Content starts

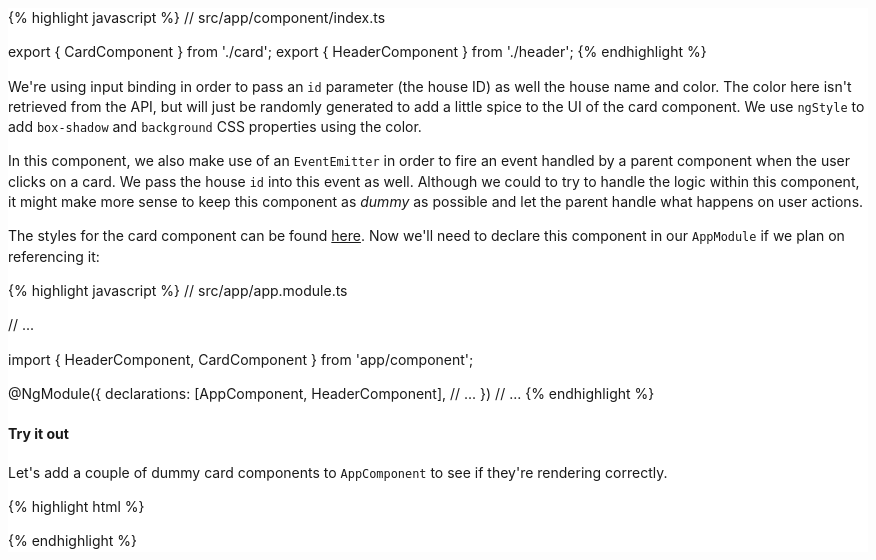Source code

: {% highlight javascript %}
// src/app/component/index.ts

export { CardComponent } from './card';
export { HeaderComponent } from './header';
{% endhighlight %}

We're using input binding in order to pass an `id` parameter (the house ID) as well the house name and color. The color here isn't retrieved from the API, but will just be randomly generated to add a little spice to the UI of the card component. We use `ngStyle` to add `box-shadow` and `background` CSS properties using the color.

In this component, we also make use of an `EventEmitter` in order to fire an event handled by a parent component when the user clicks on a card. We pass the house `id` into this event as well. Although we could to try to handle the logic within this component, it might make more sense to keep this component as _dummy_ as possible and let the parent handle what happens on user actions.

The styles for the card component can be found [here](https://github.com/housseindjirdeh/tour-of-thrones/blob/master/src/app/component/card/card.component.scss). Now we'll need to declare this component in our `AppModule` if we plan on referencing it:

{% highlight javascript %}
// src/app/app.module.ts

// ...

import { HeaderComponent, CardComponent } from 'app/component';

@NgModule({
  declarations: [AppComponent, HeaderComponent],
  // ...
})
// ...
{% endhighlight %}

#### Try it out

Let's add a couple of dummy card components to `AppComponent` to see if they're rendering correctly.

{% highlight html %}


<div id="app">
  <app-header></app-header>
  <app-card id="1" name="House Freshness" color="green"></app-card>
  <app-card id="2" name="House Homes" color="red"></app-card>
  <app-card id="3" name="House Juice" color="orange"></app-card>
  <app-card id="4" name="House Replay" color="blue"></app-card>
</div>
{% endhighlight %}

Content ends

* [YOUR GOAL]: Return each line of the data where the word "HeaderComponent" appears.

* [YOUR SOLUTION]:
export { HeaderComponent } from './header';
import { HeaderComponent, CardComponent } from 'app/component';
  declarations: [AppComponent, HeaderComponent],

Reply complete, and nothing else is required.